Le Washington Post a publié, mercredi 17 octobre, l'ultime contribution de son collaborateur, le journaliste saoudien disparu Jamal Khashoggi. Il y parlait du manque de liberté de la presse dans le monde arabe.
Il commençait par une triste constatation : «J'ai récemment vu le rapport 'Freedom in the World' 2018 [...] Il n'y a qu'un pays 'libre' dans le monde arabe. C'est la Tunisie», a-t-il expliqué, avant de poursuivre : «De fait, les Arabes qui vivent dans ces pays ne sont pas informés, ou mal informés. Ils sont incapables d'aborder correctement, et encore moins de débattre à propos d'enjeux qui concernent leur région et leur quotidien. Hélas, cette situation ne changera probablement pas», prédit-il.
Une situation qui s'aggrave
L'éditorialiste évoque alors la lueur d'espoir qui est apparue en 2011, pendant le «printemps arabe» : «Journalistes, universitaires, et la population en général, rêvaient de voir une société arabe brillante et libre dans leur pays [...] Ces espoirs ont rapidement été brisés : ces pays ont retrouvé leur bon vieux statut quo, ou ont connu des restrictions encore plus sévères», a-t-il estimé, évoquant l'exemple de son ami, l'éditorialiste saoudien Saleh al-Shehi, condamné à cinq ans de prison pour avoir insulté la cour royale dans un texte.
Pour le journaliste saoudien, qui résidait aux États-Unis, «Les gouvernements arabes ont ainsi pu continuer à réduire les médias au silence, à un rythme encore plus rapide». «A un moment, les journalistes ont cru qu'Internet allait libérer l'information de la censure et du contrôle qu'il y avait sur les journaux imprimés. Mais ces gouvernements, dont toute l'existence dépend du contrôle de l'information, ont bloqué Internet de manière agressive», a-t-il déploré.
Une situation qu'il comparait volontiers aux années 1950 en Europe : «Le monde arabe fait face à sa propre version du rideau de fer, imposé non pas par des acteurs externes mais par des forces nationales se disputant le pouvoir.
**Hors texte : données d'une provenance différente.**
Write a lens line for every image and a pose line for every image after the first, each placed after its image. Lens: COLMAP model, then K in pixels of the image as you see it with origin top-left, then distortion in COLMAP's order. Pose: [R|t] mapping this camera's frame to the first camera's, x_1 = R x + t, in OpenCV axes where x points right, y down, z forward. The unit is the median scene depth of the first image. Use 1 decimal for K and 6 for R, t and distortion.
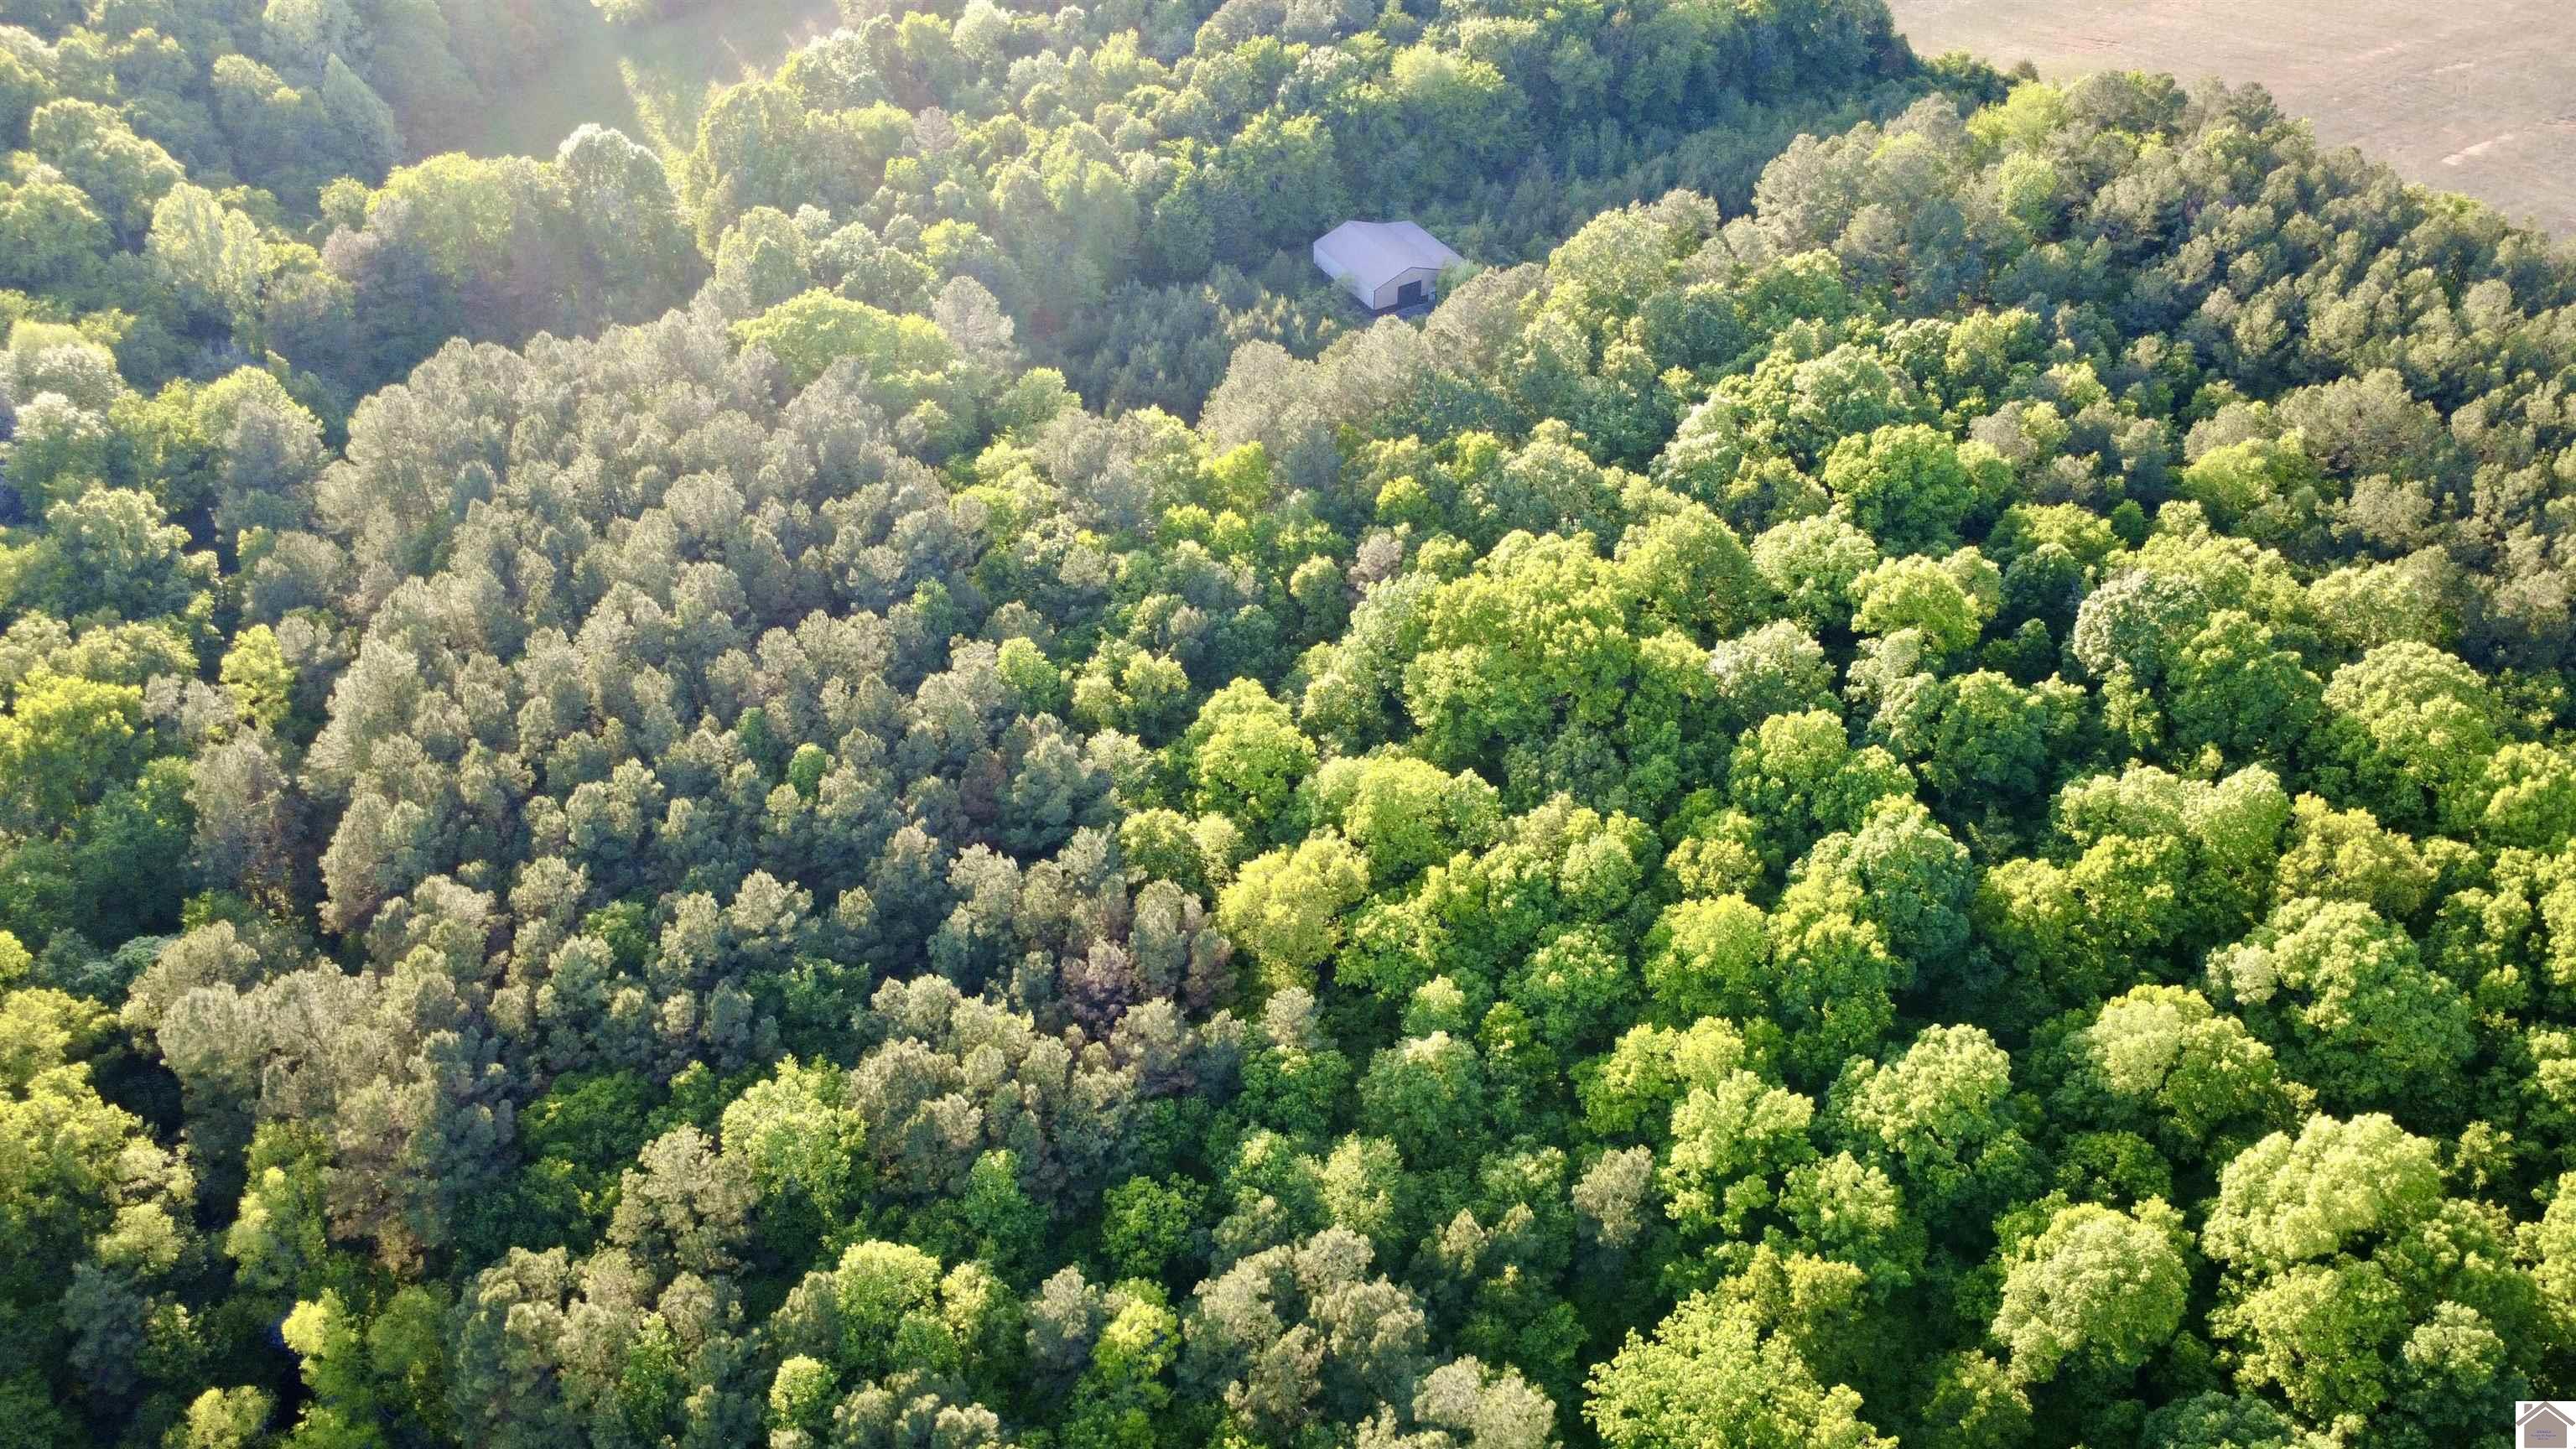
lens RADIAL K [[1885.7, 0, 1281.4], [0, 1885.7, 729.9], [0, 0, 1]] dist [-0.004444, 0.000508]
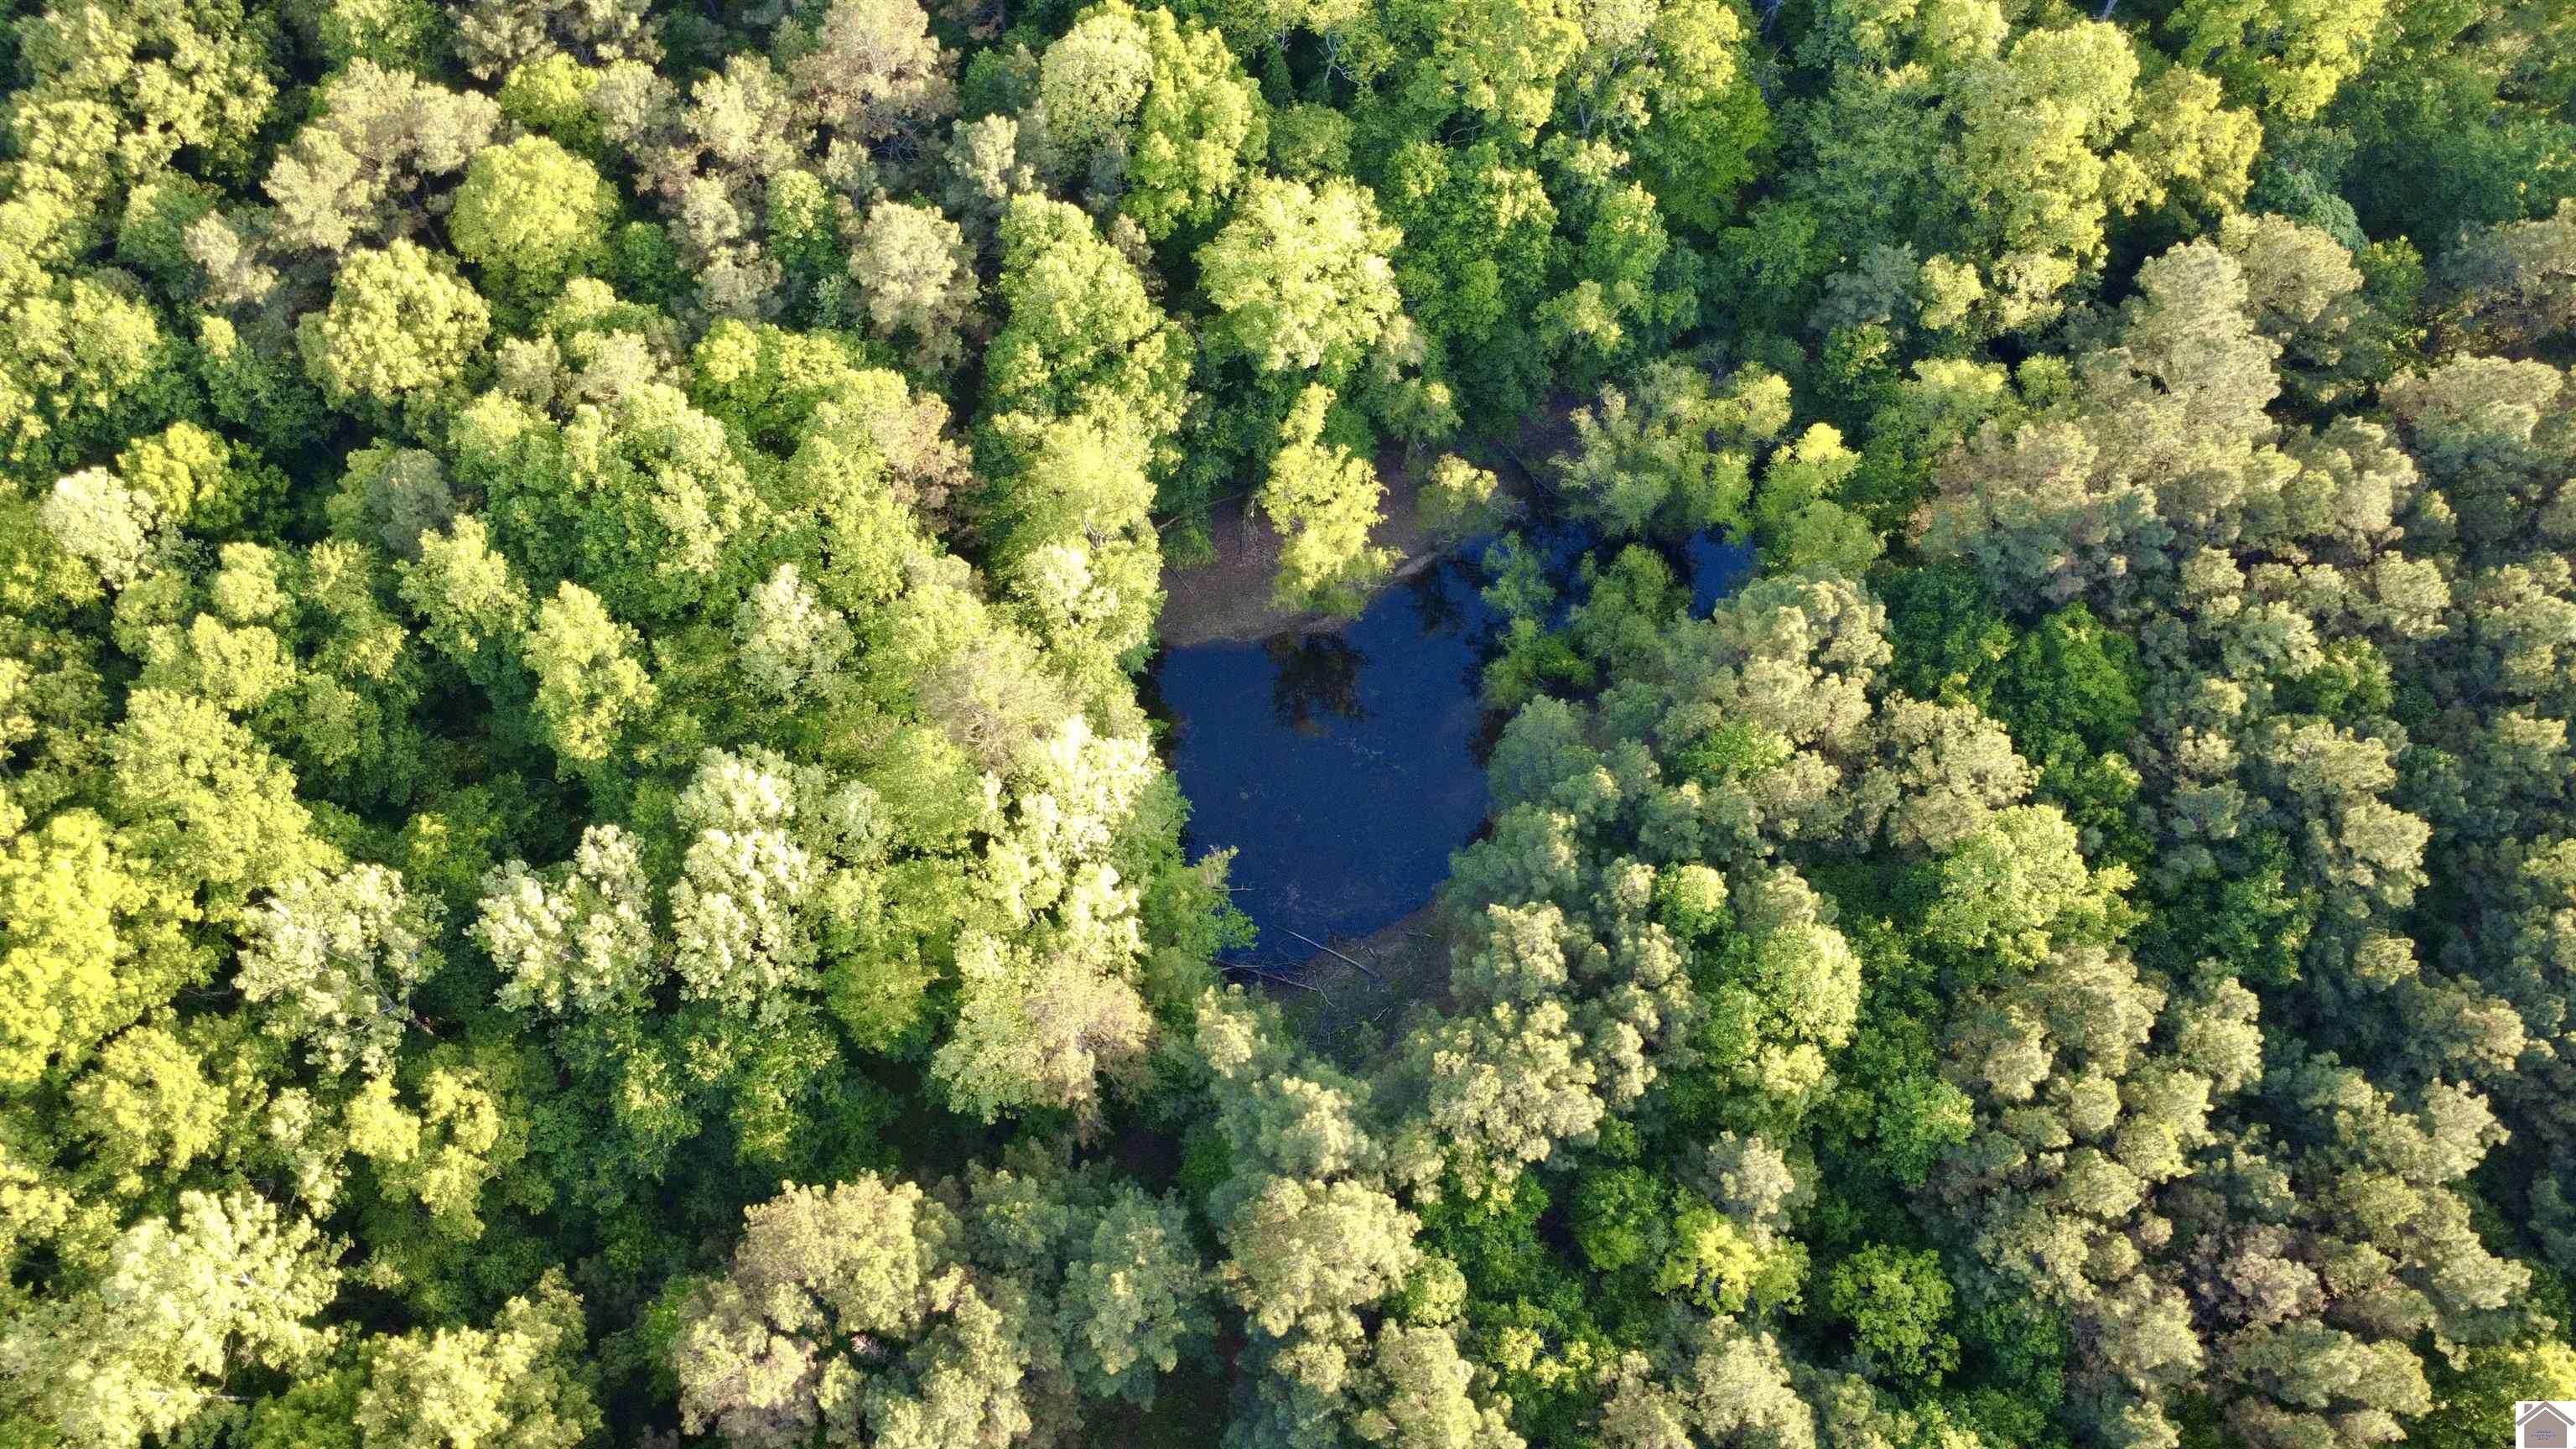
lens RADIAL K [[1885.7, 0, 1281.4], [0, 1885.7, 729.9], [0, 0, 1]] dist [-0.004444, 0.000508]
pose [[-0.191319, 0.909172, -0.369868, 0.055116], [-0.645042, 0.167565, 0.745548, -0.211556], [0.739809, 0.381218, 0.554396, 0.247363]]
Pendant la Guerre froide, Radio Free Europe, qui est depuis devenue une institution essentielle, a joué un rôle prépondérant en accueillant, et en maintenant, l'espoir de la liberté». Selon lui, «Les Arabes ont besoin de ce genre de chose».
un éditorial à son image
Et à la fin de cet éditorial, comme s'il savait qu'il s'agissait du dernier, Jamal Khashoggi a remercié le Washington Post d'avoir publié ses écrits en arabe, pour que ceux qui parlent cette langue puissent comprendre.
C'est son traducteur qui a transmis ce texte au journal américain, dès le lendemain de sa disparition après avoir pénétré dans le consulat saoudien d'Istanbul. «Le Post a retardé sa publication, parce que nous espérions que Jamal reviendrait et que nous pourrions l'éditer ensemble», a indiqué l'éditrice, Karen Attiah.
«Maintenant, je dois l'accepter : ça n'arrivera pas. C'est sa dernière contribution. Cette éditorial reflète parfaitement son engagement et sa passion pour la liberté dans le monde arabe. Une liberté pour laquelle il a apparemment donné sa vie».